Size de olur mu bilmiyorum; her yurtdışı seyahatimden dönüşte, özellikle de Boğaz Köprüsü’nü geçerken bu ülkenin ne kadar güzel olduğunu, beni ne kadar iyi hissettirdiğini düşünürüm. Seyahat ettiğim yer ne kadar etkileyici olursa olsun, döndüğüm yerin İstanbul olması daima yüzüme bir tebessüm kondurur. Belki de burada doğduğum ve büyüdüğüm için, bu şehrin sihri bambaşkadır benim için.
Bir şehir düşünün ki hem denizi, hem ormanı, hem iki kıtayı birleştiren eşsiz bir konumu, hem de kadim bir tarihi olsun. Şimdi aynı şehrin içine 15 milyon insan yerleştirin. Büyü bir anda nasıl da bozuldu değil mi? Ne yazık ki büyüyü bozan; İstanbul’u belki de dünyanın en güzel şehri olmaktan alıkoyan unsurların başında çözülmesi çok zor olan bir sorun geliyor: Çarpık kentleşme.
1980’lerden başlayarak hızla koca bir şantiyeye dönen yeni bölgeler, şehrin haddinden fazla genişlemesine neden oldu. Hiçbir mimari estetik kaygı gözetilmeksizin birbiri ardına inşa edilen yüzbinlerce konut, İstanbul’un zarafetini yerle bir etmeye yetti. Estetik kaygılar bir yana dursun, mühendisliğin temel güvenlik kurallarını hiçe sayan binlerce konut ise, deprem kuşağında bulunan ülkemizde maalesef zarafetten çok daha fazlasını yerle bir etti.
Bugün her ne kadar güvenlik adına dikkate değer bir yol alınmış olsa da, mimari estetiğin ve aynı bölgede bulunan binalar arasında korunması gereken uyumun halen önemsenmediğini görmek üzücü. En lüks semtlerde bile birbirleriyle hiçbir bütünlük teşkil etmeyen; renkleri, kat sayıları ve tasarımları birbirine taban tabana zıt binaların yan yana sıralandığını görüyoruz. Bir sokaktaki binalar birbirleriyle uyum içinde olmadıkları gibi, çoğu zaman kendi içlerinde bile uyum içinde değiller.

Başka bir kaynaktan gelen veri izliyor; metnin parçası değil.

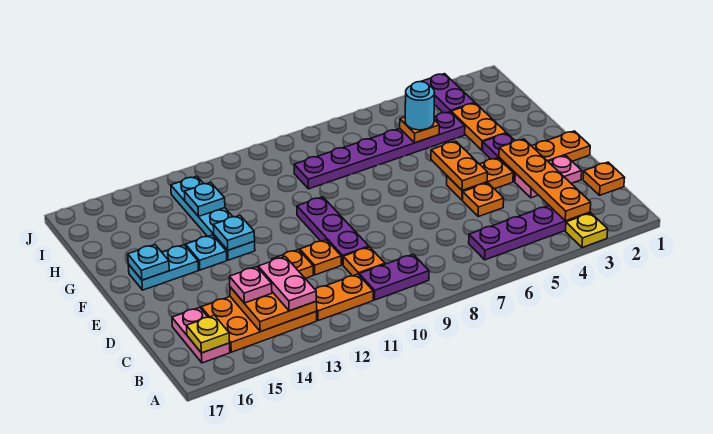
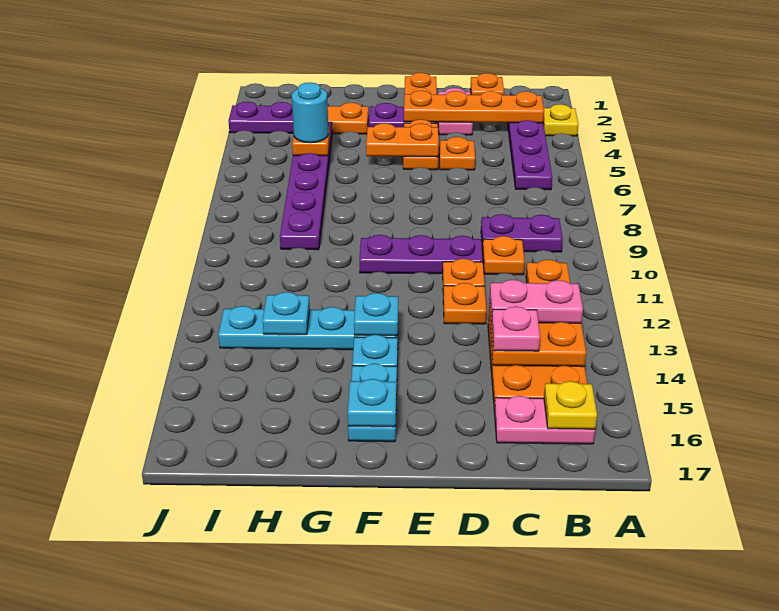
purple plate B9:B10 level 1 -> purple plate B9:C9 level 1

Örneğin 10 katlı bir binada ilk 2 katın balkonu yok, üzerindeki 6 kat balkonunu farklı renkte camlarla kapatmış, en üst 2 kat devasa balkonlarla binanın dışına taşmış. Her yerden sarkan uydu antenleri ve klima dış üniteleri de cabası. Mimari açıdan bu ürünlerin gizleneceği şık ve işlevsel bir tasarıma neden gidilmez, buna bir çözüm üretilmez anlayamıyorum. Kentsel dönüşümle yenilenen binalarda bile bu tarz manzaralarla karşılaşmak, insanın “yeni” kavramını da sorgulamasına yol açıyor. Yeni olan her şeyin iyi olmadığını; yeninin de ancak belirli bir nizam içinde uygulamaya konulduğunda şehrin mimarisine değer katabildiğini şimdi daha iyi anlıyoruz.
Geçtiğimiz yıllarda kaybettiğimiz Irak asıllı dünyaca ünlü mimar Zaha Hadid’in eserlerine her zaman hayranlık duymuşumdur. Gönül isterdi ki Hadid’in benzersiz ve rafine bir zevkinin bir yansıması olan görkemli tasarımlarından biri de İstanbul’da olsun; belki bir müze, belki bir otel. Maalesef bu artık mümkün değil. Ancak her ne kadar güzel bir İstanbul siluetine kavuşmak bizim neslimiz için uzak bir hayal olsa da, geleceğin yeni nesil mimar ve mühendislerinin arasından bu kötü gidişatı tersine çevirecek vizyonerlikte girişimcilerin çıkacağından ümitliyim. Umuyorum ki inanılmaz bir adaptasyon gücüne sahip yeni kuşaklarımız, Türkiye’de mimari bir devrim başlatacak gücü de kendilerinde bulabilirler.